◆ WHAT NEEDS TO BE DONE ◆
All lines holding the word "down" in the listing below need to be copied.

◆ MATERIAL FOR THE TASK ◆
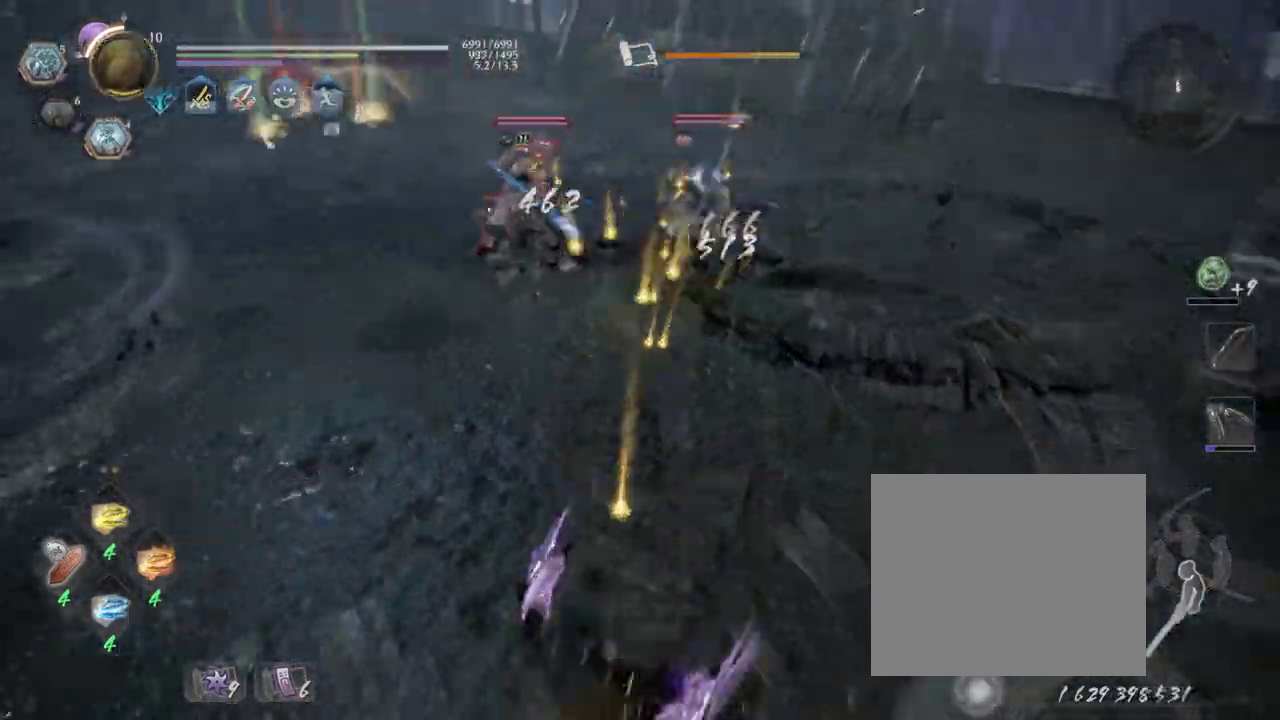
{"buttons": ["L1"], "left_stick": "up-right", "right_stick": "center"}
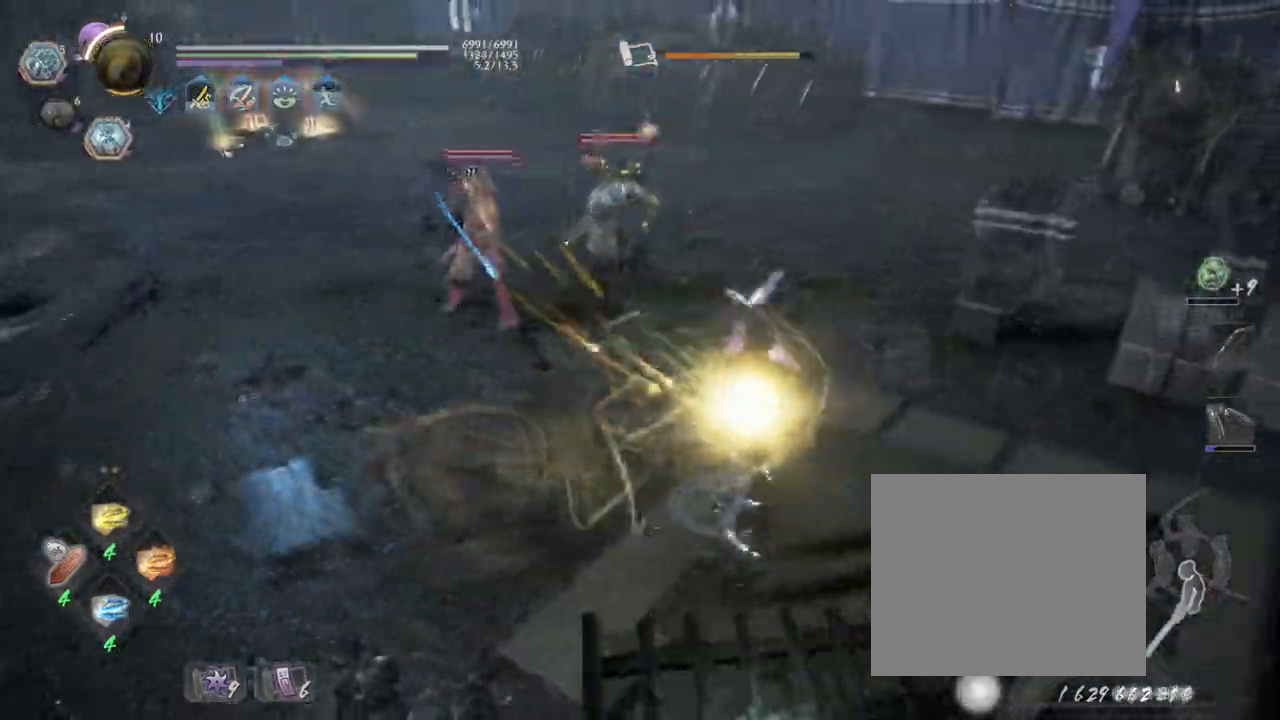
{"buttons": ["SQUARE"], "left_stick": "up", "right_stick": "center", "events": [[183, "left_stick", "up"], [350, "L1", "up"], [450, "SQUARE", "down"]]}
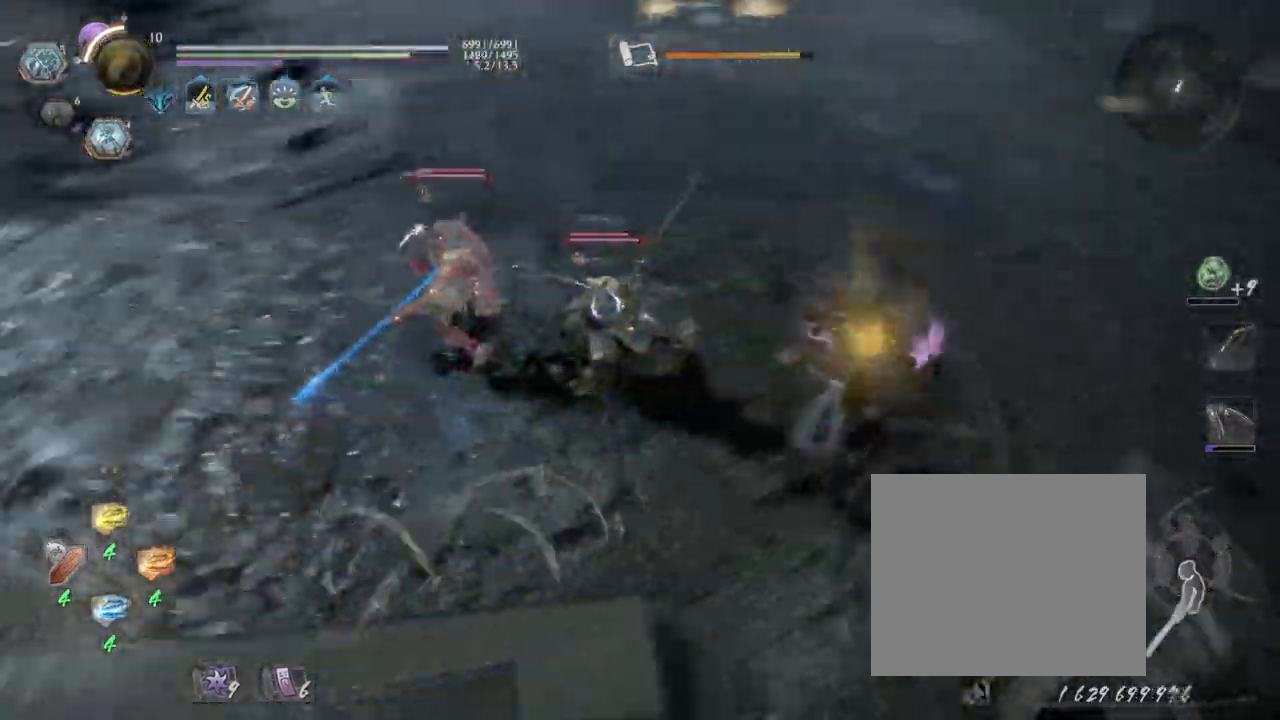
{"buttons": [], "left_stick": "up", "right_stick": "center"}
...
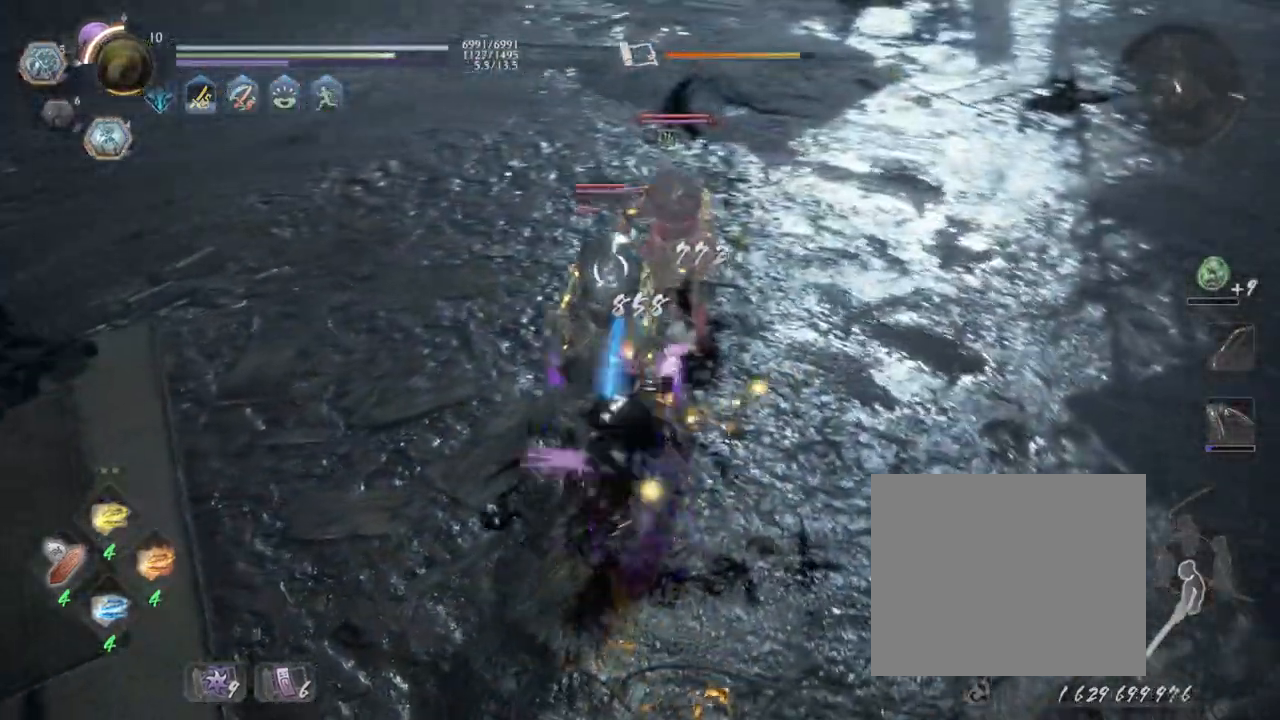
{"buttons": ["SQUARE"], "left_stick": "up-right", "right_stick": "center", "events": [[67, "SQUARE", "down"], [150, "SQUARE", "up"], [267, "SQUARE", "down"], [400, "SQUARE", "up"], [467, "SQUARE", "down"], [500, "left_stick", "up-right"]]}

◆ FINISHED EXERCISE ◆
{"buttons": ["SQUARE"], "left_stick": "up", "right_stick": "center", "events": [[183, "left_stick", "up"], [350, "L1", "up"], [450, "SQUARE", "down"]]}
{"buttons": ["SQUARE"], "left_stick": "up-right", "right_stick": "center", "events": [[67, "SQUARE", "down"], [150, "SQUARE", "up"], [267, "SQUARE", "down"], [400, "SQUARE", "up"], [467, "SQUARE", "down"], [500, "left_stick", "up-right"]]}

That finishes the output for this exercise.